Der Messias und die Manager

Die Bundesliga vor dem Start (4): Der Hamburger SV. Sieben Antworten auf sieben Fragen von der Elbe

Was bleibt von der WM? Der HSV hat zwar nach den Bayern die zweitmeisten Bundesligaspieler zur WM abgestellt, aber lange hat das Turnier sie allesamt nicht beschäftigt: Der Iraner Mahdavikia, der Ivorer Demel und der Tscheche Jarolim konnten sich nach der Vorrunde in den Urlaub verabschieden. Für das holländische Trio Boulahrouz, de Jong und van der Vaart war am 25. Juni im Achtelfinale Schluss. Einen Tag später hatte es die Schweiz mit Rafael Wicky erwischt. Ein WM-Kater wegen erschöpfter Spieler droht dem HSV also nicht.

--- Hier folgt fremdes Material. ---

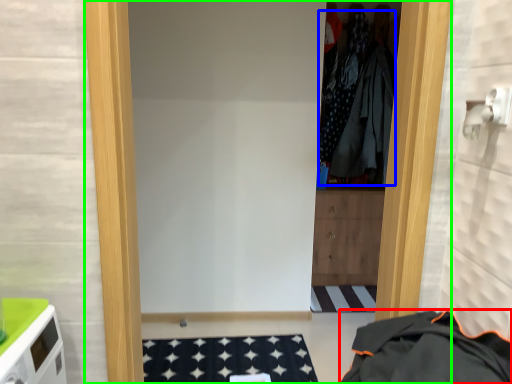
Question: Estimate the real-world distances between objects in this image. Which object is closer to clothing (highlighted by a red box), clothing (highlighted by a blue box) or door (highlighted by a green box)?

Choices:
 (A) clothing
 (B) door

Answer: (B)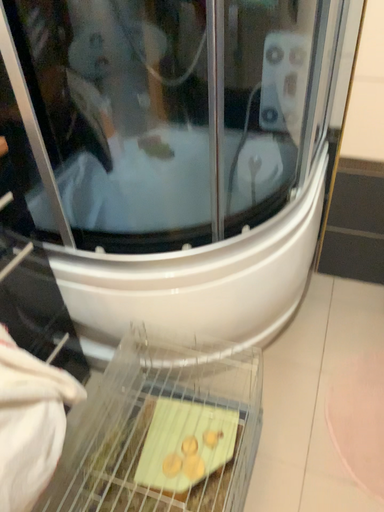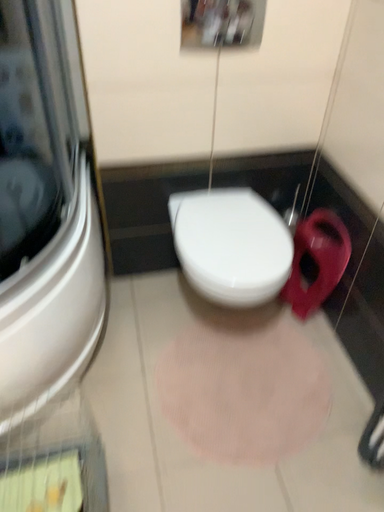
Question: Which way did the camera rotate in the video?

Choices:
 (A) rotated left
 (B) rotated right

Answer: (B)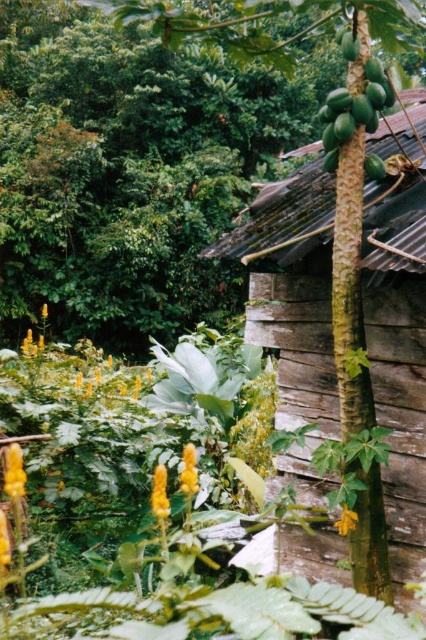
Question: Among these objects, which one is nearest to the camera?

Choices:
 (A) wooden hut at right
 (B) green papaya at center

Answer: (B)

Question: Which object is farther from the camera taking this photo?

Choices:
 (A) wooden hut at right
 (B) green matte banana tree at center

Answer: (A)

Question: Is wooden hut at right bigger than green papaya at center?

Choices:
 (A) yes
 (B) no

Answer: (B)

Question: Considering the real-world distances, which object is farthest from the green papaya at center?

Choices:
 (A) wooden hut at right
 (B) green matte banana tree at center

Answer: (A)

Question: In this image, where is green matte banana tree at center located relative to green papaya at center?

Choices:
 (A) above
 (B) below

Answer: (B)

Question: Can you confirm if wooden hut at right is positioned to the right of green matte banana tree at center?

Choices:
 (A) no
 (B) yes

Answer: (A)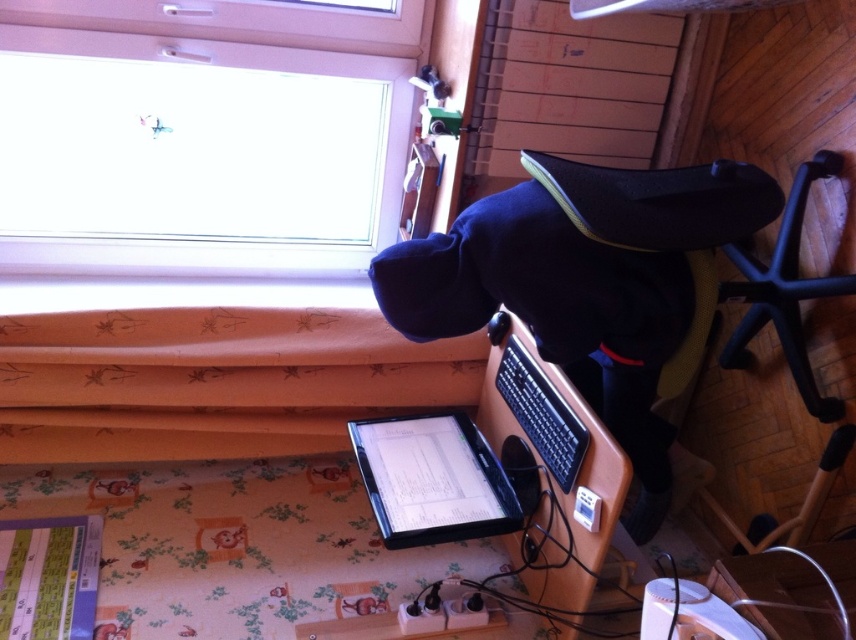
You are a delivery person who needs to place a package on the desk. The package is 20 cm tall. The desk has a transparent glass window at upper left and a satin black laptop at center. Which object on the desk is taller than the package?

The transparent glass window at upper left is much taller than the satin black laptop at center, so it is taller than the 20 cm package.

You are standing in the room and want to see outside. Where should you look to find the transparent glass window at upper left?

The transparent glass window at upper left is located at point coordinates of (201,134).

You are a delivery person who needs to place a 30 inch box on the desk between the transparent glass window at upper left and the black matte laptop at center. Can you fit the box horizontally between them?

Wer sind die Stars? Unumstrittener König ist Rafael van der Vaart. Bei dem kleinen Strategen mit dem starken Schuss müssen alte HSV-Fans immer an die seligen Zeiten eines Kevin Keegan denken, außerdem ist er charmant und hat eine Frau, die sich nicht scheut, den Boulevard zu bedienen. Das Zeug zum Star hat auch der neue Abwehrchef Vincent Kompany aus Belgien, der jetzt schon spielt wie der zu den Bayern abgewanderte Daniel van Buyten, aber nicht so furchterregend aussieht. Publikumsliebling ist und bleibt aber nur einer: „Meeeeeehdi!“ schallt es durchs Stadion, wenn Mahdavikia in die Nähe des Balls kommt. Der ehemalige Außenstürmer war eigentlich schon vor Beginn der vergangenen Saison ausgemustert worden. Dann legte er ein bärenstarkes Comeback hin – als rechter Verteidiger.

Was macht der Trainer? Thomas Doll genießt in Hamburg ungefähr den Status eines Messias. Mit zumindest äußerlicher Leichtigkeit hat er das Team vom Tabellenende ganz dicht an die Spitze geführt. Damit hat er sich einigen Kredit erarbeitet. Aber an der HSV-Spitze stehen knallharte Manager, für die nur ein Ziel zählt: ran an die Fleischtöpfe der Champions League. Nach der im letzten Saisonspiel gegen Werder Bremen verpassten Direktqualifikation ahnte Doll die Tragweite: „Wir haben eine Riesensaison gespielt, sind aber nicht belohnt worden“, sagte er.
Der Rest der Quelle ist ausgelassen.